Detail from The Canal, Amsterdam, 1889, James McNeill Whistler, The Hunterian, University of Glasgow

Home  > Catalogue > People > Grenville Lindell Winthrop (related works) > Catalogue entry

The Little White Sofa

Provenance

  • 1896/1899: bought by Alexander Arnold Hannay (1858-1927) , London.
  • 1921: with W. B. Paterson, London dealer;
  • 1922: sold through Scott & Fowles, New York dealers, to Hunt Henderson (1869-1939) , New Orleans;
  • 1939: bequeathed by him to Tulane University, New Orleans;
  • 1941: sold through the Macdonald Gallery, New York, to Grenville Lindell Winthrop (1864-1943) , New York, April 1941;
  • 1943: bequeathed by him to Harvard University in 1943.

It was probably one of the paintings sold by Whistler in 1896 when he wrote to Ernest George Brown (1851-1915) of The Fine Art Society, London, when he wrote, 'those two particular little pictures are gone - I mean the girl on the sofa.' 1 Alternatively it may have been exhibited as 'Resting' with the Goupil Gallery in 1898.

It was certainly owned by A. A. Hannay by 1899, when he lent it to A Loan Collection of Modern Paintings in Dublin (cat. no. 81, the lender's name being given incorrectly as 'A. N. Hannay'). He also lent it to the Whistler Memorial Exhibitions in London and Paris in 1905.

Exhibitions

  • 1898: Possibly A Collection of Selected Works by Painters of the English, French & Dutch Schools, Goupil Gallery, London, 1898 (cat. no. 23) as 'Resting' (see Resting [YMSM 497]).
  • 1899: A Loan Collection of Modern Paintings, Leinster Hall, Dublin, 1899 (cat. no. 81) as 'A Girl'.
  • 1905: Memorial Exhibition of the Works of the late James McNeill Whistler, First President of The International Society of Sculptors, Painters and Gravers, New Gallery, Regent Street, London, 1905 (cat. no. 98) as 'The Little White Sofa'.
  • 1905: Œuvres de James McNeill Whistler, Palais de l'Ecole des Beaux-Arts, Paris, 1905 (cat. no. 53) as 'Le petit sopha blanc. – The Little White Sofa'.
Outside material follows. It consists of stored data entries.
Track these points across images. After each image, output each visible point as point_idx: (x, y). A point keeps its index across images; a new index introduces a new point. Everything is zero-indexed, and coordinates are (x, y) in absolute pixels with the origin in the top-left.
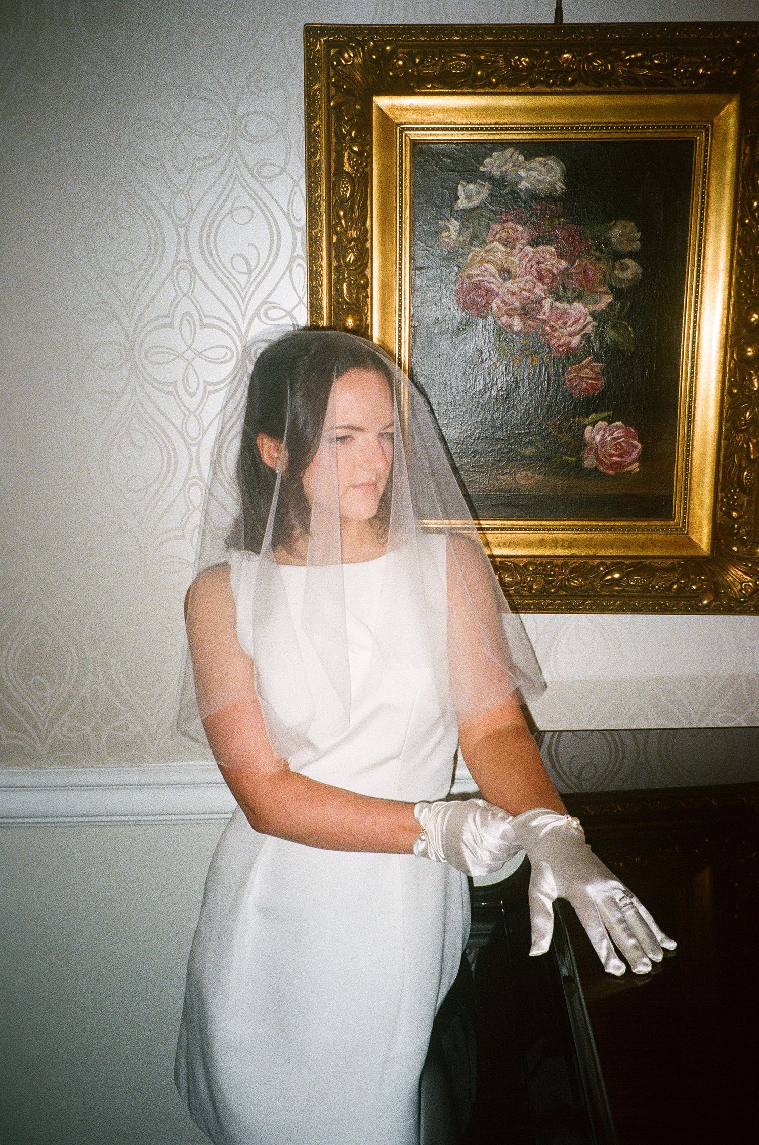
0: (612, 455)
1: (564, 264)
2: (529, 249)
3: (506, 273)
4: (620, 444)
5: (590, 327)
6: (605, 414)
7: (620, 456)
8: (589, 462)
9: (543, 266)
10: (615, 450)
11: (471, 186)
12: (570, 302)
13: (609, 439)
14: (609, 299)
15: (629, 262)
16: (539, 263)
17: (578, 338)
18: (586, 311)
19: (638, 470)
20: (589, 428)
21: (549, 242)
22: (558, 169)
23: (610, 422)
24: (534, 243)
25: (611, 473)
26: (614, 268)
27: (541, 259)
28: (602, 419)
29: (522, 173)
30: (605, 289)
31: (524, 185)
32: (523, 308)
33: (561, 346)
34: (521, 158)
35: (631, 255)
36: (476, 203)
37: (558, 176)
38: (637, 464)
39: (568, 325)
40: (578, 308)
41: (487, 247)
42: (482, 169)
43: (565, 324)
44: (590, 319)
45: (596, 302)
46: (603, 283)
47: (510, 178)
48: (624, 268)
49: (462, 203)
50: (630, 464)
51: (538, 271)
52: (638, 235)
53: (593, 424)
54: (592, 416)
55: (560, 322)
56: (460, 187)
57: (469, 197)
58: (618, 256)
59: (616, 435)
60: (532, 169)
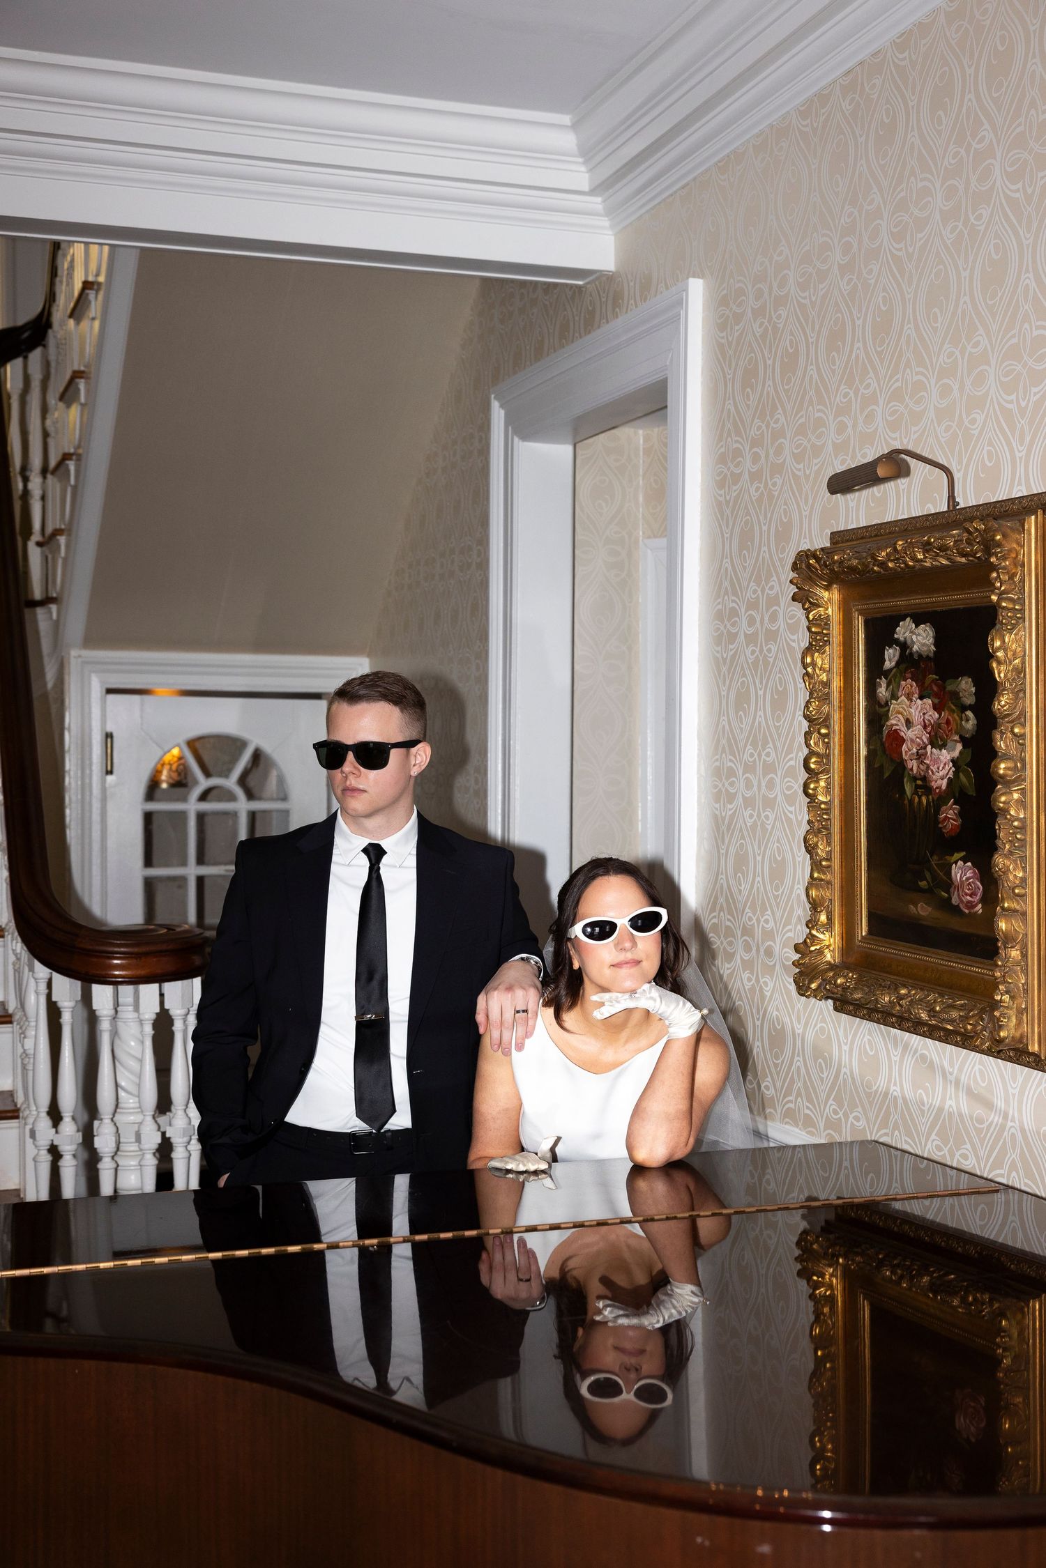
0: (967, 895)
1: (937, 715)
2: (919, 702)
3: (909, 723)
4: (969, 884)
5: (951, 772)
6: (963, 854)
7: (971, 896)
8: (955, 901)
9: (926, 717)
10: (969, 889)
11: (891, 651)
12: (940, 747)
13: (964, 879)
14: (959, 747)
15: (969, 713)
16: (924, 714)
17: (945, 780)
18: (949, 758)
19: (981, 911)
20: (954, 865)
21: (929, 698)
22: (931, 634)
23: (965, 863)
24: (921, 698)
25: (967, 911)
26: (962, 720)
27: (925, 711)
28: (961, 859)
29: (914, 638)
30: (957, 738)
31: (915, 648)
32: (917, 752)
33: (937, 788)
34: (914, 625)
35: (971, 708)
36: (893, 664)
37: (932, 640)
38: (980, 906)
39: (941, 768)
40: (945, 755)
41: (899, 700)
42: (896, 636)
43: (938, 768)
44: (951, 764)
45: (954, 750)
46: (956, 733)
47: (909, 642)
48: (967, 720)
49: (888, 665)
50: (976, 905)
51: (924, 720)
52: (973, 690)
53: (956, 863)
54: (957, 856)
55: (936, 766)
56: (886, 652)
57: (890, 660)
58: (964, 708)
59: (969, 874)
60: (919, 635)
A Dublin newspaper commented in 1899, possibly on this painting, 'The little girl ... is, of course, enchanting, in colour, pose, painting—everything'. 2 However, since Harmony in Grey and Green: Miss Cicely Alexander [YMSM 129] was in the same exhibition, it is more likely to have been the favoured work.

Notes:

1: The other was The Shop Window [YMSM 377]; [September/December 1896], GUW #03619.

2: Dublin Daily Express, Dublin, 22 April 1899, p. 3.